Some say the city finally settled the contract because there was no other place to put the striking teachers. Others speculate it was because Mandanci’s daughter, a teacher, was on the next list of teachers to be imprisoned.

A year after the strike, binding arbitration laws were passed.

Gary Peluchette, now president of the Bridgeport Education Association, said other states striking over low pay, rising health costs and pensions would benefit from the binding arbitration laws established in Connecticut.

“Our schools have been open and running 40 years (without a strike),” Peluchette said.
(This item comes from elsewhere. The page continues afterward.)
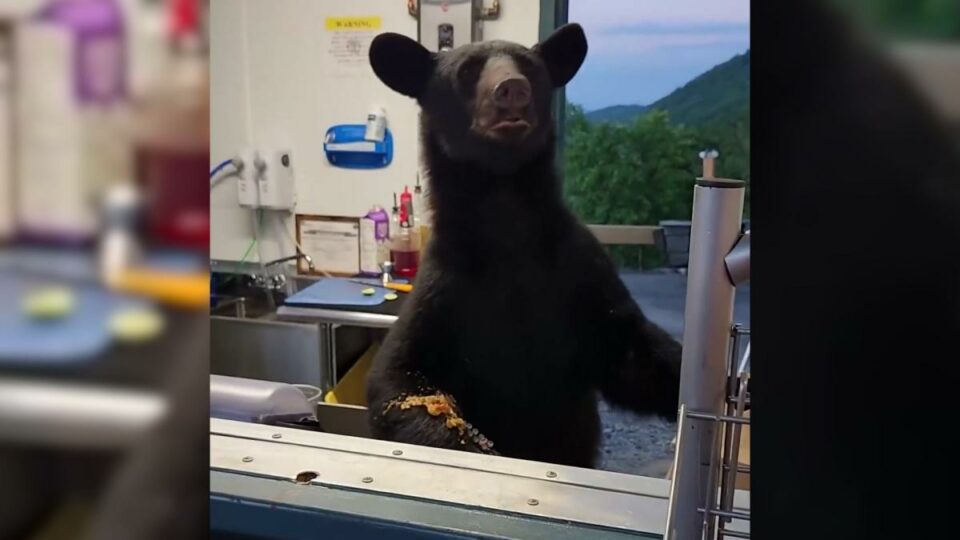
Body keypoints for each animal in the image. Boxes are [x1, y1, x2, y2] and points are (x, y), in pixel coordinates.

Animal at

There are 34 states that have binding arbitration in negotiating teacher contracts but to varying degrees. Some states where teachers have had strikes, like West Virginia and Arizona, have no collective bargaining statutes for public employees.

States like Kentucky are right-to-work states, said Cohen, where states can decide if workers can be required to join a labor union or keep a job.

“Some teachers in those states are juggling six jobs to make ends meet,” said Cohen. It reminds her of her first year in teaching in 1971, when she made more money bartending two nights a week in New Haven than her day job teaching in Orange.

While strong labor laws may curb strikes, some question if they lead to higher salaries.

“Teachers in red states are striking because of their low pay, but that is not because their labor rights are weak,” said Agustina Paglayan, whose studies include labor politics at the Center for Global Development in Washington, D.C. “It is because those states have historically paid teachers poorly.”

Striking is another matter. Paglayan said a study by Janet Currie of UCLA found that compulsory arbitration leads to a significant reduction in the probability of public-sector strikes.

“I think if you really believe in something, and have people behind you, it’s really worth taking the risk,” Levine said he would tell any teacher striking today.

No West Virginian teachers ended up in jail over their two-week strike which resulted in a 5 percent pay boost and provided the impetus for similar job actions in Oklahoma, Kentucky, Arizona and potentially Colorado.